EXCERPT PROVIDED:
Segment Open

# Rough troubleshoot from my experience



## Callum_T (Dec 23, 2012)

Little known secret that behind my cherub there was a few issues I've had to sort out even though it was sold to me as "fully working" - I'm not going to complain it cost me £150

So first initial problem - no water through the brew head - solution was to take off the top nut from the brew head and clean the filter and flow control pin simple 9mm socket and tweezers will get this out.

Now everything seemed well and I ordered general spares from fracino: group gasket, dispersion disc, shower screen, 2 hole and 4 hole tips, replacement flow jet and filter and a new water tank lid (total cost £41)

After fitting all this chuffed was an understatement .. Untill problem number 2 arrived...

The machine was brewing fine but occasionally making strange noises during brewing almost like choking but mid shot ..... This got me worried and took me the past couple of days to figure out completely.

The solution was that the expansion valve was set wrong probably along with it being abit sticky aswell - a minor adjustment the the expansion and for now it all seems fine - I've had decent bit of time brewing this morning (1 espresso, 1 mocha, 2 flat whites and a ruined flat white because auto full kicked in and I ran out of water) and all seems to be fine and running smoothly the only thing I need to do is check the expansion valves new pressure setting and possibly do some head scratching as to why my low water warning is abit ineffective.

So total cost so far is my time and £200 factoring in some fuel money which I think is a steal - ill post up the links the helped me resolve my problems so if anyone else is thinking second hand or if any more "broken" heavenly's appear on eBay this may be some help.


----------

Segment Closed

YOUR INSTRUCTIONS: Can you transcribe the troubleshooting post word for word, everything from "The solution was" down to "is abit ineffective."? The items that come next are separate material, apart from the troubleshooting post.

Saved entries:
Segment Open

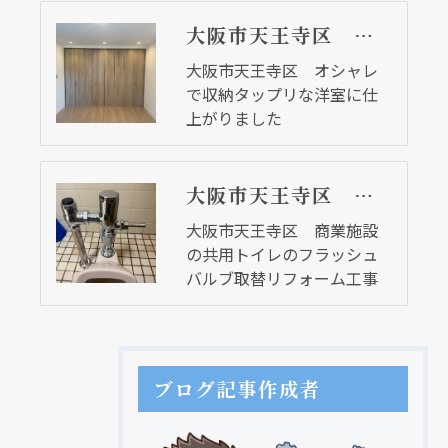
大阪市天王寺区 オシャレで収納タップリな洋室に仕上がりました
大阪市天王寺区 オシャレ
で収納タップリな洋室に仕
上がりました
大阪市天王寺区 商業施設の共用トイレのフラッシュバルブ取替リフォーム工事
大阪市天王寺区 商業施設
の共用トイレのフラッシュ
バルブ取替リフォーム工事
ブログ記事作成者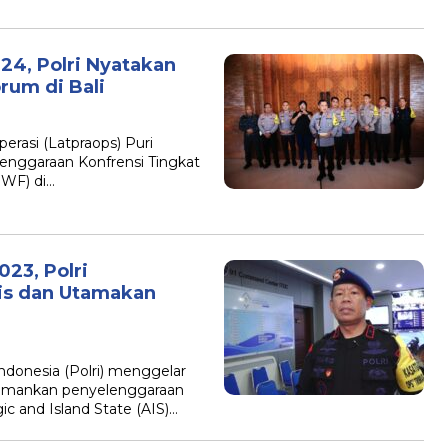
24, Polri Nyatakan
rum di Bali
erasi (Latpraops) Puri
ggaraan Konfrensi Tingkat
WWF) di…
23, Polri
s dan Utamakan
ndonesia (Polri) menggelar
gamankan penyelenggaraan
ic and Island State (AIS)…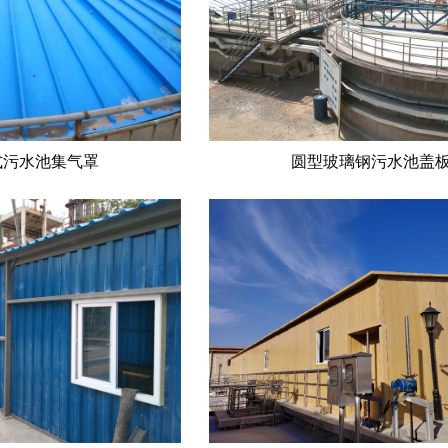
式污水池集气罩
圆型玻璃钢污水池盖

Segment Closed
Segment Open

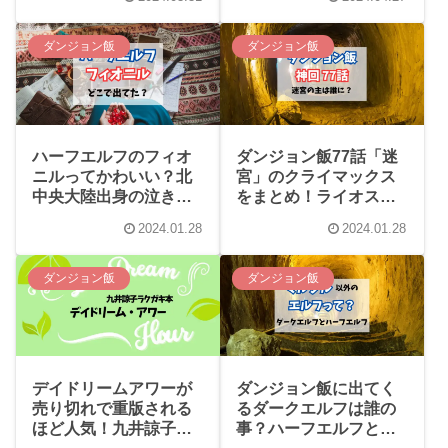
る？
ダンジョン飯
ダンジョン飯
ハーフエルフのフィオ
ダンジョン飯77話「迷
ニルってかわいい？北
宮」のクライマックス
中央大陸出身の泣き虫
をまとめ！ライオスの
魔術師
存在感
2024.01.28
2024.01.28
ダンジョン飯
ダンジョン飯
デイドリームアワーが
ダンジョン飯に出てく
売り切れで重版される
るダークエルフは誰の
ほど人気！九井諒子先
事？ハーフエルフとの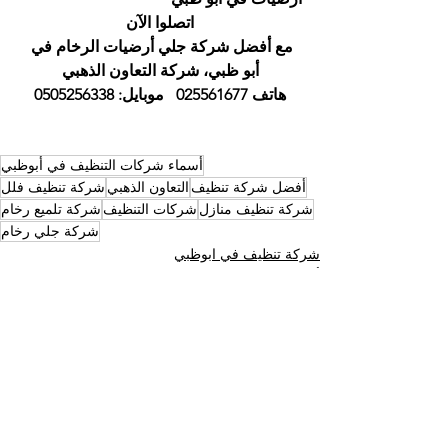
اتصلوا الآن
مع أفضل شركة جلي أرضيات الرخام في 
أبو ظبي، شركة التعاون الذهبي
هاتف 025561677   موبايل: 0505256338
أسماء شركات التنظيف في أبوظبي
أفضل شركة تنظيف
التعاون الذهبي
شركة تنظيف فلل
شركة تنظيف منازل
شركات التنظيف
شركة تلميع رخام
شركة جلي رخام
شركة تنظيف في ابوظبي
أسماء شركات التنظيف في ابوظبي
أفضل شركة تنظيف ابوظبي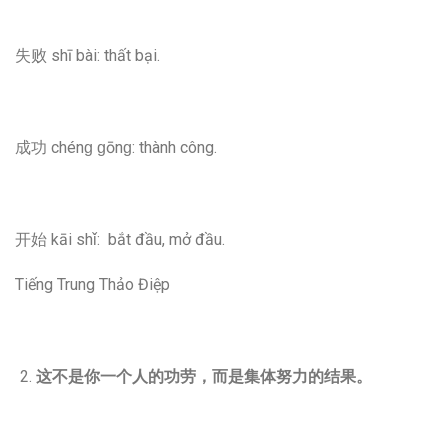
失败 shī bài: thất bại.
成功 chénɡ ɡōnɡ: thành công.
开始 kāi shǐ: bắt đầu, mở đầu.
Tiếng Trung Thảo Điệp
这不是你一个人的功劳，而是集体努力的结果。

Segment Closed
Segment Open

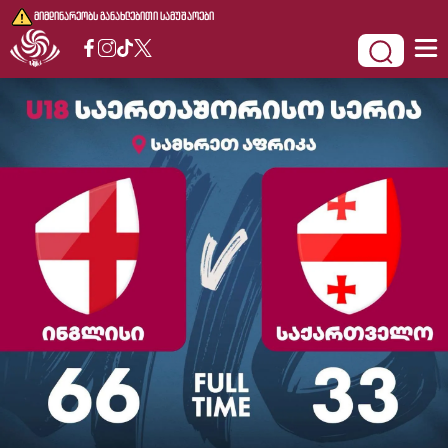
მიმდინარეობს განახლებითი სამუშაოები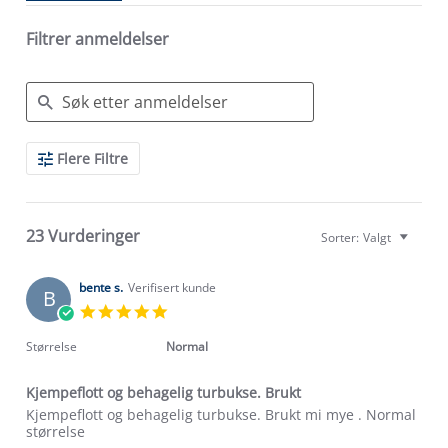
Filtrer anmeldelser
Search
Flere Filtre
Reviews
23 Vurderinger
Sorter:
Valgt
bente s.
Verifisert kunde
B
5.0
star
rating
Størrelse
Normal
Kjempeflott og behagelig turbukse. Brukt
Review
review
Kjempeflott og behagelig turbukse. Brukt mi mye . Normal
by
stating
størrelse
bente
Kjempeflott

Segment Closed

ANSWER:
The solution was that the expansion valve was set wrong probably along with it being abit sticky aswell - a minor adjustment the the expansion and for now it all seems fine - I've had decent bit of time brewing this morning (1 espresso, 1 mocha, 2 flat whites and a ruined flat white because auto full kicked in and I ran out of water) and all seems to be fine and running smoothly the only thing I need to do is check the expansion valves new pressure setting and possibly do some head scratching as to why my low water warning is abit ineffective.